- [Try it] Write out the data once more, exactly as it reads.

====== Records for processing

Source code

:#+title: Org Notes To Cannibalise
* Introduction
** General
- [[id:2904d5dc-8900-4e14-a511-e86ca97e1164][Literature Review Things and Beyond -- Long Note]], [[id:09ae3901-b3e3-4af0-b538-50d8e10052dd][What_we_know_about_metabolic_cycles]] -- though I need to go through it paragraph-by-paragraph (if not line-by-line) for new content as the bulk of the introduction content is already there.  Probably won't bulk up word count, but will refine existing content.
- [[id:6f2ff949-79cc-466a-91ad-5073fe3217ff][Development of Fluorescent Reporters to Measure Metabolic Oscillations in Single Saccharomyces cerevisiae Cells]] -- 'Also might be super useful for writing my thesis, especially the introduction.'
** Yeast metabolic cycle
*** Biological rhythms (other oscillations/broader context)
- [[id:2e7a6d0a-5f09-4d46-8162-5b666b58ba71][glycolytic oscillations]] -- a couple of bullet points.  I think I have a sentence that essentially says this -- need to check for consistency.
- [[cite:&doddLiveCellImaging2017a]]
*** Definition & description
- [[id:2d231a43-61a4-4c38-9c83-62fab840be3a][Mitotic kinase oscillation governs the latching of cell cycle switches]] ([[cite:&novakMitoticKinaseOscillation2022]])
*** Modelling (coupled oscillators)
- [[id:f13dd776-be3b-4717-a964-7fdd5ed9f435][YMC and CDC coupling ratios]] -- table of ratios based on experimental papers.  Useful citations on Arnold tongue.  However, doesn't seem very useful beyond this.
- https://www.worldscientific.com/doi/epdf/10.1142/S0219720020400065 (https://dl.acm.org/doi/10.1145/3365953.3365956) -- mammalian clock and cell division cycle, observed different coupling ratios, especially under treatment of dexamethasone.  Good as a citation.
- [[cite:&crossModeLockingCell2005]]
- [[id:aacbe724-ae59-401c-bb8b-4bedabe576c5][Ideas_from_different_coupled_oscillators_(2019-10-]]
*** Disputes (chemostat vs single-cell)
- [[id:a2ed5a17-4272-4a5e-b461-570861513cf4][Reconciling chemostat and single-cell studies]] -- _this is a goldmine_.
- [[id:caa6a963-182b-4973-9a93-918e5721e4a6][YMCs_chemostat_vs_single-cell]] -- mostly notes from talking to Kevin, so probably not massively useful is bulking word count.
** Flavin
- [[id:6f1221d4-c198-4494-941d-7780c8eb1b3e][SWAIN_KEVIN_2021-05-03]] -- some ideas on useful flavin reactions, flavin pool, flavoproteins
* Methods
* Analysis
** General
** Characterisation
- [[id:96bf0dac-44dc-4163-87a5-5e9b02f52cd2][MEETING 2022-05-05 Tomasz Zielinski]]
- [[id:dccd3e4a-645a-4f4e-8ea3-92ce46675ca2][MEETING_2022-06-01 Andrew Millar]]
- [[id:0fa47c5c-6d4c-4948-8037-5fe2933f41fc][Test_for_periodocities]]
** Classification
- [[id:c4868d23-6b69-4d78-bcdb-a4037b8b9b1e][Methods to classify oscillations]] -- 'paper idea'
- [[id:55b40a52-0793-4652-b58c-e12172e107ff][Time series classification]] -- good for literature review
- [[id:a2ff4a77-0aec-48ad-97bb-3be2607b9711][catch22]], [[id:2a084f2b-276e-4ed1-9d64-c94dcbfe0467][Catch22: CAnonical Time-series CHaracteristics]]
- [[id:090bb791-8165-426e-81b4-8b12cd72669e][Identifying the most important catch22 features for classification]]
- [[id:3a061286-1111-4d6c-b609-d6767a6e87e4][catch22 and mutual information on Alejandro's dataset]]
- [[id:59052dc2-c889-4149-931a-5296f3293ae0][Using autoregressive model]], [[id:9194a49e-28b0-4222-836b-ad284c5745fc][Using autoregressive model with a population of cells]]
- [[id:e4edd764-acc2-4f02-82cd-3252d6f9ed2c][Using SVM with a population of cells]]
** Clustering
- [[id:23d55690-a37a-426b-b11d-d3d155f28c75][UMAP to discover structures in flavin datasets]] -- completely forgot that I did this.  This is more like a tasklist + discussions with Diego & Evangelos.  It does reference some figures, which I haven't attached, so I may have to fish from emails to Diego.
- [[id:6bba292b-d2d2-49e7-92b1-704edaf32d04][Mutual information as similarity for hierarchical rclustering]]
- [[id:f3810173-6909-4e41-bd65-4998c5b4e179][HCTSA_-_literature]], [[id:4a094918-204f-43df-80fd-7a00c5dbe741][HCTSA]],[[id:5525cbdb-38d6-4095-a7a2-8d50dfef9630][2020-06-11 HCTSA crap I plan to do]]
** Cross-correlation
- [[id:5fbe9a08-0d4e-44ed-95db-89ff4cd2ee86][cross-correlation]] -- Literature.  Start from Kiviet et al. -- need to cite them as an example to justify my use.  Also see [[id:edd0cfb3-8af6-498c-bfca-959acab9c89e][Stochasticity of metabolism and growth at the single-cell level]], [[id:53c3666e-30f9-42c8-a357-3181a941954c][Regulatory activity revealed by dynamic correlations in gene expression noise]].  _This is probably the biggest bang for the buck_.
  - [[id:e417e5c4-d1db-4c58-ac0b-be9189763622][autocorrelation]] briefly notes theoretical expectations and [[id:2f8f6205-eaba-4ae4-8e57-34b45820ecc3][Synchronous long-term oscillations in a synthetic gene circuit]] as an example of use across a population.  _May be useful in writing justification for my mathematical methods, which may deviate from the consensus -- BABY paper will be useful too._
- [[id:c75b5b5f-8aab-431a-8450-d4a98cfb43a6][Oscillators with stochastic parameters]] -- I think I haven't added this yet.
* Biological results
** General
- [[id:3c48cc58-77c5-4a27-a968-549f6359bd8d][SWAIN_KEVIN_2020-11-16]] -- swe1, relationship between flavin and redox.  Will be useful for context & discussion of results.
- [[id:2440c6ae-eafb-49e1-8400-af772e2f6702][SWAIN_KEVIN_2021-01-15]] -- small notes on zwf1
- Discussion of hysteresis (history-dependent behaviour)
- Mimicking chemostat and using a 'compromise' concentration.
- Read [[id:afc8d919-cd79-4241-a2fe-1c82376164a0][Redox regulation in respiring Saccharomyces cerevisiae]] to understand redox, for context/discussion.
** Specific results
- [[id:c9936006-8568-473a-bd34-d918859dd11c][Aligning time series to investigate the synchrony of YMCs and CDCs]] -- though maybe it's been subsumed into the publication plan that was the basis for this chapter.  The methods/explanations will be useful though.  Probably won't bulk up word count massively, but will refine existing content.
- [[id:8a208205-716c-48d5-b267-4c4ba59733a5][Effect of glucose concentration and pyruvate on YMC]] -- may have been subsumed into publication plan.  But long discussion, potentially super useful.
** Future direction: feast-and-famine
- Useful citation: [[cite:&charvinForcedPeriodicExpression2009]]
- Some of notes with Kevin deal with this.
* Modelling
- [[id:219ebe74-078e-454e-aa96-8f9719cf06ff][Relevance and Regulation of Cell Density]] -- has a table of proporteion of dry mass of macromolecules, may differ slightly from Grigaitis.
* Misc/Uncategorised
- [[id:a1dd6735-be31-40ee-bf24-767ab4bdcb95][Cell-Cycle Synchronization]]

============

- [Answer space]
Source code

:#+title: Org Notes To Cannibalise
* Introduction
** General
- [[id:2904d5dc-8900-4e14-a511-e86ca97e1164][Literature Review Things and Beyond -- Long Note]], [[id:09ae3901-b3e3-4af0-b538-50d8e10052dd][What_we_know_about_metabolic_cycles]] -- though I need to go through it paragraph-by-paragraph (if not line-by-line) for new content as the bulk of the introduction content is already there.  Probably won't bulk up word count, but will refine existing content.
- [[id:6f2ff949-79cc-466a-91ad-5073fe3217ff][Development of Fluorescent Reporters to Measure Metabolic Oscillations in Single Saccharomyces cerevisiae Cells]] -- 'Also might be super useful for writing my thesis, especially the introduction.'
** Yeast metabolic cycle
*** Biological rhythms (other oscillations/broader context)
- [[id:2e7a6d0a-5f09-4d46-8162-5b666b58ba71][glycolytic oscillations]] -- a couple of bullet points.  I think I have a sentence that essentially says this -- need to check for consistency.
- [[cite:&doddLiveCellImaging2017a]]
*** Definition & description
- [[id:2d231a43-61a4-4c38-9c83-62fab840be3a][Mitotic kinase oscillation governs the latching of cell cycle switches]] ([[cite:&novakMitoticKinaseOscillation2022]])
*** Modelling (coupled oscillators)
- [[id:f13dd776-be3b-4717-a964-7fdd5ed9f435][YMC and CDC coupling ratios]] -- table of ratios based on experimental papers.  Useful citations on Arnold tongue.  However, doesn't seem very useful beyond this.
- https://www.worldscientific.com/doi/epdf/10.1142/S0219720020400065 (https://dl.acm.org/doi/10.1145/3365953.3365956) -- mammalian clock and cell division cycle, observed different coupling ratios, especially under treatment of dexamethasone.  Good as a citation.
- [[cite:&crossModeLockingCell2005]]
- [[id:aacbe724-ae59-401c-bb8b-4bedabe576c5][Ideas_from_different_coupled_oscillators_(2019-10-]]
*** Disputes (chemostat vs single-cell)
- [[id:a2ed5a17-4272-4a5e-b461-570861513cf4][Reconciling chemostat and single-cell studies]] -- _this is a goldmine_.
- [[id:caa6a963-182b-4973-9a93-918e5721e4a6][YMCs_chemostat_vs_single-cell]] -- mostly notes from talking to Kevin, so probably not massively useful is bulking word count.
** Flavin
- [[id:6f1221d4-c198-4494-941d-7780c8eb1b3e][SWAIN_KEVIN_2021-05-03]] -- some ideas on useful flavin reactions, flavin pool, flavoproteins
* Methods
* Analysis
** General
** Characterisation
- [[id:96bf0dac-44dc-4163-87a5-5e9b02f52cd2][MEETING 2022-05-05 Tomasz Zielinski]]
- [[id:dccd3e4a-645a-4f4e-8ea3-92ce46675ca2][MEETING_2022-06-01 Andrew Millar]]
- [[id:0fa47c5c-6d4c-4948-8037-5fe2933f41fc][Test_for_periodocities]]
** Classification
- [[id:c4868d23-6b69-4d78-bcdb-a4037b8b9b1e][Methods to classify oscillations]] -- 'paper idea'
- [[id:55b40a52-0793-4652-b58c-e12172e107ff][Time series classification]] -- good for literature review
- [[id:a2ff4a77-0aec-48ad-97bb-3be2607b9711][catch22]], [[id:2a084f2b-276e-4ed1-9d64-c94dcbfe0467][Catch22: CAnonical Time-series CHaracteristics]]
- [[id:090bb791-8165-426e-81b4-8b12cd72669e][Identifying the most important catch22 features for classification]]
- [[id:3a061286-1111-4d6c-b609-d6767a6e87e4][catch22 and mutual information on Alejandro's dataset]]
- [[id:59052dc2-c889-4149-931a-5296f3293ae0][Using autoregressive model]], [[id:9194a49e-28b0-4222-836b-ad284c5745fc][Using autoregressive model with a population of cells]]
- [[id:e4edd764-acc2-4f02-82cd-3252d6f9ed2c][Using SVM with a population of cells]]
** Clustering
- [[id:23d55690-a37a-426b-b11d-d3d155f28c75][UMAP to discover structures in flavin datasets]] -- completely forgot that I did this.  This is more like a tasklist + discussions with Diego & Evangelos.  It does reference some figures, which I haven't attached, so I may have to fish from emails to Diego.
- [[id:6bba292b-d2d2-49e7-92b1-704edaf32d04][Mutual information as similarity for hierarchical rclustering]]
- [[id:f3810173-6909-4e41-bd65-4998c5b4e179][HCTSA_-_literature]], [[id:4a094918-204f-43df-80fd-7a00c5dbe741][HCTSA]],[[id:5525cbdb-38d6-4095-a7a2-8d50dfef9630][2020-06-11 HCTSA crap I plan to do]]
** Cross-correlation
- [[id:5fbe9a08-0d4e-44ed-95db-89ff4cd2ee86][cross-correlation]] -- Literature.  Start from Kiviet et al. -- need to cite them as an example to justify my use.  Also see [[id:edd0cfb3-8af6-498c-bfca-959acab9c89e][Stochasticity of metabolism and growth at the single-cell level]], [[id:53c3666e-30f9-42c8-a357-3181a941954c][Regulatory activity revealed by dynamic correlations in gene expression noise]].  _This is probably the biggest bang for the buck_.
  - [[id:e417e5c4-d1db-4c58-ac0b-be9189763622][autocorrelation]] briefly notes theoretical expectations and [[id:2f8f6205-eaba-4ae4-8e57-34b45820ecc3][Synchronous long-term oscillations in a synthetic gene circuit]] as an example of use across a population.  _May be useful in writing justification for my mathematical methods, which may deviate from the consensus -- BABY paper will be useful too._
- [[id:c75b5b5f-8aab-431a-8450-d4a98cfb43a6][Oscillators with stochastic parameters]] -- I think I haven't added this yet.
* Biological results
** General
- [[id:3c48cc58-77c5-4a27-a968-549f6359bd8d][SWAIN_KEVIN_2020-11-16]] -- swe1, relationship between flavin and redox.  Will be useful for context & discussion of results.
- [[id:2440c6ae-eafb-49e1-8400-af772e2f6702][SWAIN_KEVIN_2021-01-15]] -- small notes on zwf1
- Discussion of hysteresis (history-dependent behaviour)
- Mimicking chemostat and using a 'compromise' concentration.
- Read [[id:afc8d919-cd79-4241-a2fe-1c82376164a0][Redox regulation in respiring Saccharomyces cerevisiae]] to understand redox, for context/discussion.
** Specific results
- [[id:c9936006-8568-473a-bd34-d918859dd11c][Aligning time series to investigate the synchrony of YMCs and CDCs]] -- though maybe it's been subsumed into the publication plan that was the basis for this chapter.  The methods/explanations will be useful though.  Probably won't bulk up word count massively, but will refine existing content.
- [[id:8a208205-716c-48d5-b267-4c4ba59733a5][Effect of glucose concentration and pyruvate on YMC]] -- may have been subsumed into publication plan.  But long discussion, potentially super useful.
** Future direction: feast-and-famine
- Useful citation: [[cite:&charvinForcedPeriodicExpression2009]]
- Some of notes with Kevin deal with this.
* Modelling
- [[id:219ebe74-078e-454e-aa96-8f9719cf06ff][Relevance and Regulation of Cell Density]] -- has a table of proporteion of dry mass of macromolecules, may differ slightly from Grigaitis.
* Misc/Uncategorised
- [[id:a1dd6735-be31-40ee-bf24-767ab4bdcb95][Cell-Cycle Synchronization]]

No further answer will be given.